(June 8, 2016 at 11:18 pm)wiploc Wrote:Okay, so I am not clear on something. My amended understanding of your argument that you are making has three underlying assumptions:Quote:You are not providing arguments that it is illogical, you are arguing that it is improbable.
Probability doesn't come into it. It's all terminology and deductive logic. An omnipotent god (one who can do anything except violate logic) can achieve any three goals that do not logically contradict each other. Knowing a god, having free will, and being happy are not logically contradictory. Therefore, an omnipotent god could do all three. An omniscient god would know how to do all three. An omnibenevolent god (assuming we define those three things as good) would choose to achieve all three. Therefore, in any world in which these three things are not achieved, tri-omni gods do not exist.
Feel free to show me where I injected statistics and probability into that.
Quote: It all comes down to your position that omnibenevolence = obligation to use all means to avoid anything that isn't good.
I deny and repudiate that argument. By now you know that it is a misrepresentation.
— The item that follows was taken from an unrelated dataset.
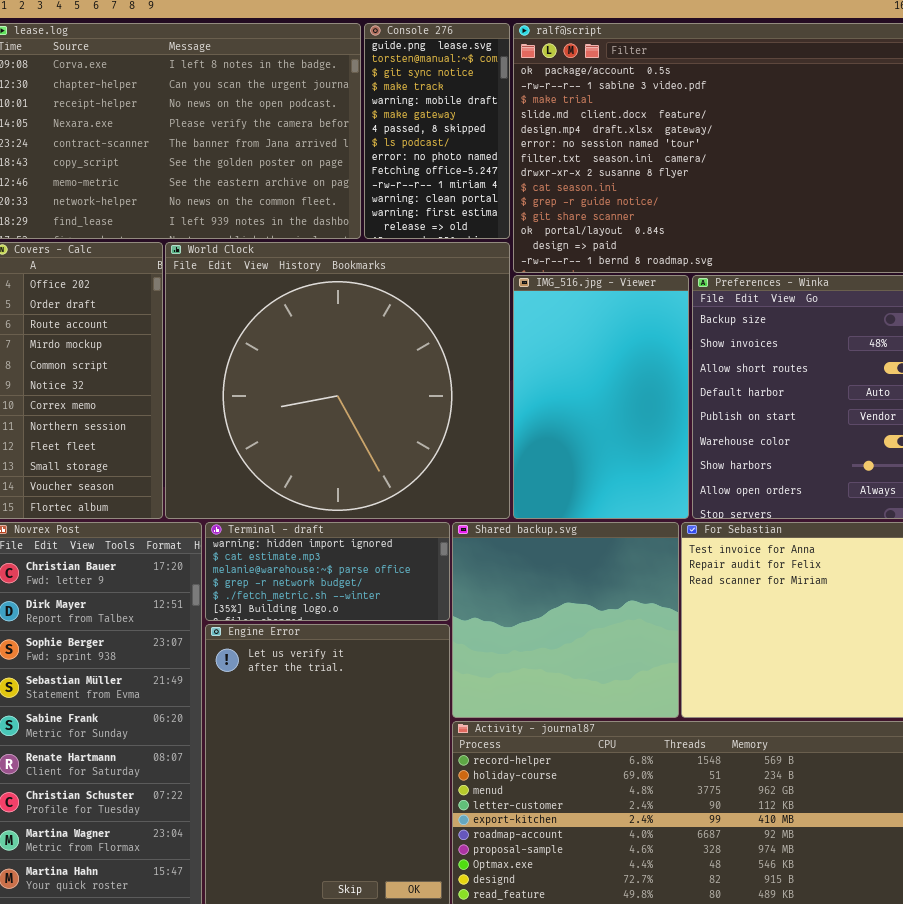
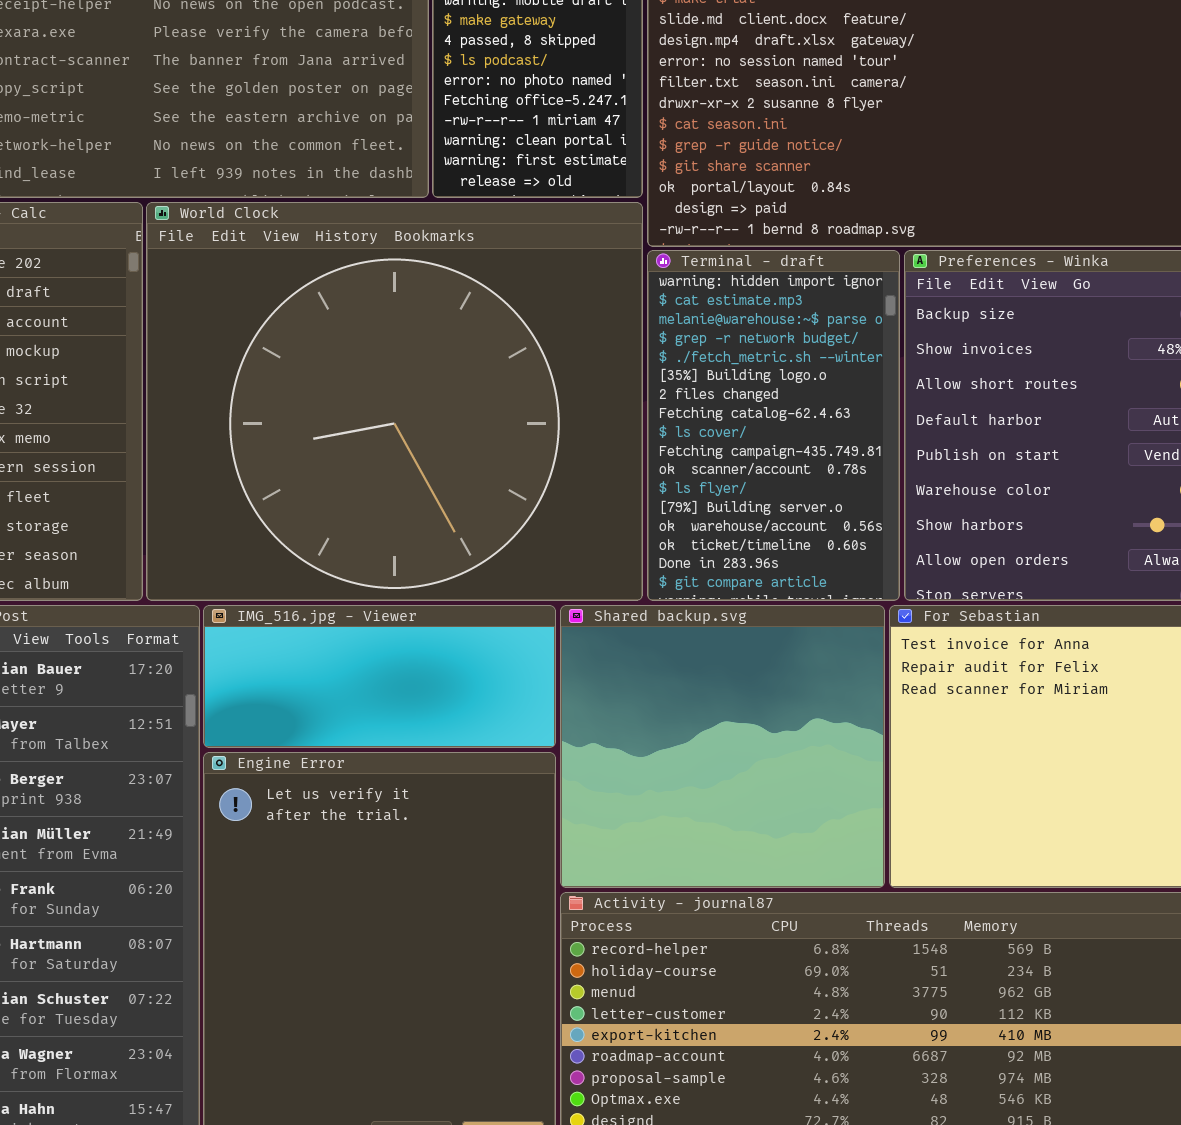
IMG_516.jpg - Viewer: [513,275,689,519] -> [203,605,556,748], moved, resized
Terminal - draft: [205,522,450,621] -> [647,250,900,601], moved, resized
I do not see gods as obligated in any way.
1. If God is omnipotent, then he can create any world he desires,
2. If God is omnibenevolent then he must actualize a world without suffering, and
3. If God is omniscient then he would know how.
My misunderstanding centers around 2. I think if your position is as I wrote it, it contradicts 1. I then assumed (incorrectly) that then you were making the weaker claim (a probabilistic argument) that given the tri-omni properties we should see a world without suffering (you used phrases like "would choose").
So, what exactly do you mean? Does omnibenevolence entail that God must choose no suffering (logical route)? Or are you okay with the weaker claim "should" choose no suffering (probabilistic route)?